---------- Data listing ----------
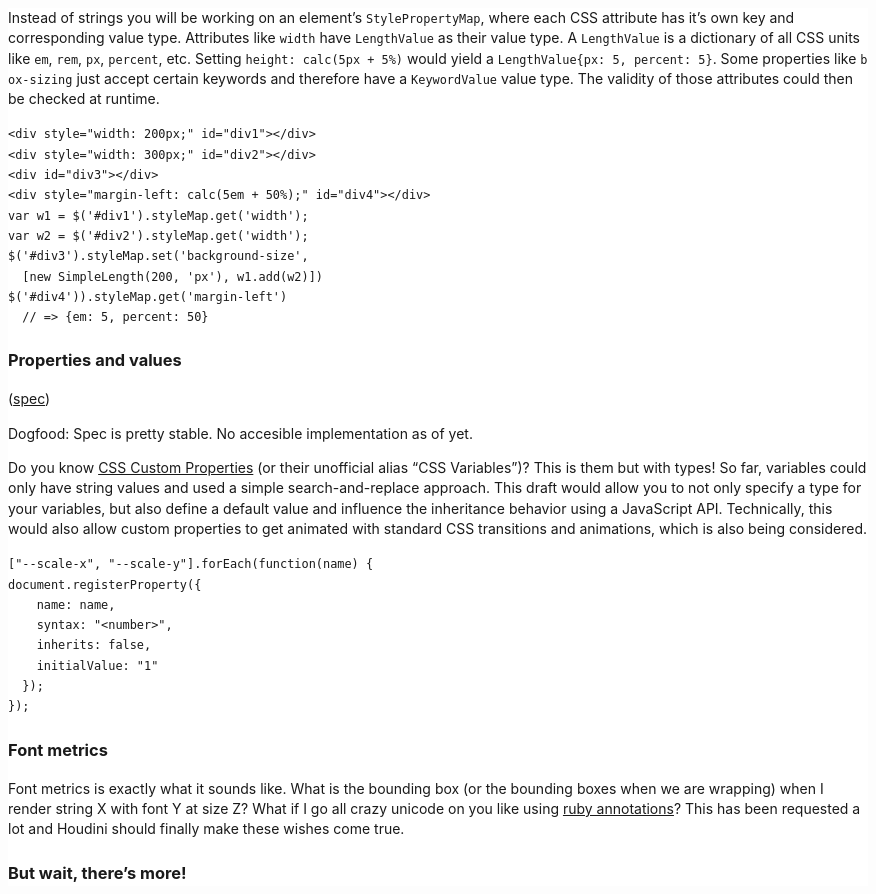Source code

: Instead of strings you will be working on an element’s `StylePropertyMap`, where
each CSS attribute has it’s own key and corresponding value type. Attributes
like `width` have `LengthValue` as their value type. A `LengthValue` is a
dictionary of all CSS units like `em`, `rem`, `px`, `percent`, etc. Setting
`height: calc(5px + 5%)` would yield a `LengthValue{px: 5, percent: 5}`. Some
properties like `box-sizing` just accept certain keywords and therefore have a
`KeywordValue` value type. The validity of those attributes could then be checked
at runtime.


    <div style="width: 200px;" id="div1"></div>
    <div style="width: 300px;" id="div2"></div>
    <div id="div3"></div>
    <div style="margin-left: calc(5em + 50%);" id="div4"></div>
    var w1 = $('#div1').styleMap.get('width');
    var w2 = $('#div2').styleMap.get('width');
    $('#div3').styleMap.set('background-size',
      [new SimpleLength(200, 'px'), w1.add(w2)])
    $('#div4')).styleMap.get('margin-left')
      // => {em: 5, percent: 50}
    

### Properties and values 
([spec][Properties and Values spec])

Dogfood: Spec is pretty stable. No accesible implementation as of yet.

Do you know [CSS Custom Properties] (or their unofficial alias “CSS Variables”)?
This is them but with types! So far, variables could only have string values and
used a simple search-and-replace approach. This draft would allow you to not
only specify a type for your variables, but also define a default value and
influence the inheritance behavior using a JavaScript API. Technically, this
would also allow custom properties to get animated with standard CSS transitions
and animations, which is also being considered.


    ["--scale-x", "--scale-y"].forEach(function(name) {
    document.registerProperty({
        name: name,
        syntax: "<number>",
        inherits: false,
        initialValue: "1"
      });
    });
    

### Font metrics

Font metrics is exactly what it sounds like. What is the bounding box (or the
bounding boxes when we are wrapping) when I render string X with font Y at size
Z? What if I go all crazy unicode on you like using [ruby annotations]? This has
been requested a lot and Houdini should finally make these wishes
come true.

### But wait, there’s more!


[Houdini Drafts]: http://dev.w3.org/houdini/
[Worklets spec]: https://drafts.css-houdini.org/worklets/
[Web Worker spec]: https://www.w3.org/TR/workers/
[Paint Worklet spec]: https://drafts.css-houdini.org/css-paint-api/
[Fragmentation spec]: https://www.w3.org/TR/css3-break/
[HTML5Rocks layers]: http://www.html5rocks.com/en/tutorials/speed/layers/
[Paul Lewis]: https://twitter.com/aerotwist
[Layout Worklet spec]: https://drafts.css-houdini.org/css-layout-api/
[Masonry]: http://masonry.desandro.com/
[Typed CSSOM spec]: https://drafts.css-houdini.org/css-typed-om/
[Aerotwist FLIP]: https://aerotwist.com/blog/flip-your-animations/#got-code
[Typed CSSOM polyfill]: https://github.com/css-typed-om/typed-om
[ruby annotations]: https://en.wikipedia.org/wiki/Ruby_character
[Properties and Values spec]: https://drafts.css-houdini.org/css-properties-values-api/
[Houdini Samples]: https://github.com/GoogleChrome/houdini-samples
[Houdini mailing list]: https://lists.w3.org/Archives/Public/public-houdini/
[CompWorklet Polyfill]: https://github.com/googlechrome/houdini-samples
[Web Components]: http://webcomponents.org/
[parallax scrolling]: https://en.wikipedia.org/wiki/Parallax_scrolling
[CSS Custom Properties]: https://developers.google.com/web/updates/2016/02/css-variables-why-should-you-care
[Houdini Demo]: https://googlechrome.github.io/houdini-samples/compositor-worklet/twitter-header
[Paint Worklet demo]: http://googlechrome.github.io/houdini-samples/paint-worklet/ripple/
[Paint Worklet source]: https://github.com/GoogleChrome/houdini-samples/tree/master/paint-worklet/ripple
----------
What is expected — Retype the source text from the listing above character for character, leaving out the pictures.

Written solution —
Source code

: Instead of strings you will be working on an element’s `StylePropertyMap`, where
each CSS attribute has it’s own key and corresponding value type. Attributes
like `width` have `LengthValue` as their value type. A `LengthValue` is a
dictionary of all CSS units like `em`, `rem`, `px`, `percent`, etc. Setting
`height: calc(5px + 5%)` would yield a `LengthValue{px: 5, percent: 5}`. Some
properties like `box-sizing` just accept certain keywords and therefore have a
`KeywordValue` value type. The validity of those attributes could then be checked
at runtime.


    <div style="width: 200px;" id="div1"></div>
    <div style="width: 300px;" id="div2"></div>
    <div id="div3"></div>
    <div style="margin-left: calc(5em + 50%);" id="div4"></div>
    var w1 = $('#div1').styleMap.get('width');
    var w2 = $('#div2').styleMap.get('width');
    $('#div3').styleMap.set('background-size',
      [new SimpleLength(200, 'px'), w1.add(w2)])
    $('#div4')).styleMap.get('margin-left')
      // => {em: 5, percent: 50}
    

### Properties and values 
([spec][Properties and Values spec])

Dogfood: Spec is pretty stable. No accesible implementation as of yet.

Do you know [CSS Custom Properties] (or their unofficial alias “CSS Variables”)?
This is them but with types! So far, variables could only have string values and
used a simple search-and-replace approach. This draft would allow you to not
only specify a type for your variables, but also define a default value and
influence the inheritance behavior using a JavaScript API. Technically, this
would also allow custom properties to get animated with standard CSS transitions
and animations, which is also being considered.


    ["--scale-x", "--scale-y"].forEach(function(name) {
    document.registerProperty({
        name: name,
        syntax: "<number>",
        inherits: false,
        initialValue: "1"
      });
    });
    

### Font metrics

Font metrics is exactly what it sounds like. What is the bounding box (or the
bounding boxes when we are wrapping) when I render string X with font Y at size
Z? What if I go all crazy unicode on you like using [ruby annotations]? This has
been requested a lot and Houdini should finally make these wishes
come true.

### But wait, there’s more!


[Houdini Drafts]: http://dev.w3.org/houdini/
[Worklets spec]: https://drafts.css-houdini.org/worklets/
[Web Worker spec]: https://www.w3.org/TR/workers/
[Paint Worklet spec]: https://drafts.css-houdini.org/css-paint-api/
[Fragmentation spec]: https://www.w3.org/TR/css3-break/
[HTML5Rocks layers]: http://www.html5rocks.com/en/tutorials/speed/layers/
[Paul Lewis]: https://twitter.com/aerotwist
[Layout Worklet spec]: https://drafts.css-houdini.org/css-layout-api/
[Masonry]: http://masonry.desandro.com/
[Typed CSSOM spec]: https://drafts.css-houdini.org/css-typed-om/
[Aerotwist FLIP]: https://aerotwist.com/blog/flip-your-animations/#got-code
[Typed CSSOM polyfill]: https://github.com/css-typed-om/typed-om
[ruby annotations]: https://en.wikipedia.org/wiki/Ruby_character
[Properties and Values spec]: https://drafts.css-houdini.org/css-properties-values-api/
[Houdini Samples]: https://github.com/GoogleChrome/houdini-samples
[Houdini mailing list]: https://lists.w3.org/Archives/Public/public-houdini/
[CompWorklet Polyfill]: https://github.com/googlechrome/houdini-samples
[Web Components]: http://webcomponents.org/
[parallax scrolling]: https://en.wikipedia.org/wiki/Parallax_scrolling
[CSS Custom Properties]: https://developers.google.com/web/updates/2016/02/css-variables-why-should-you-care
[Houdini Demo]: https://googlechrome.github.io/houdini-samples/compositor-worklet/twitter-header
[Paint Worklet demo]: http://googlechrome.github.io/houdini-samples/paint-worklet/ripple/
[Paint Worklet source]: https://github.com/GoogleChrome/houdini-samples/tree/master/paint-worklet/ripple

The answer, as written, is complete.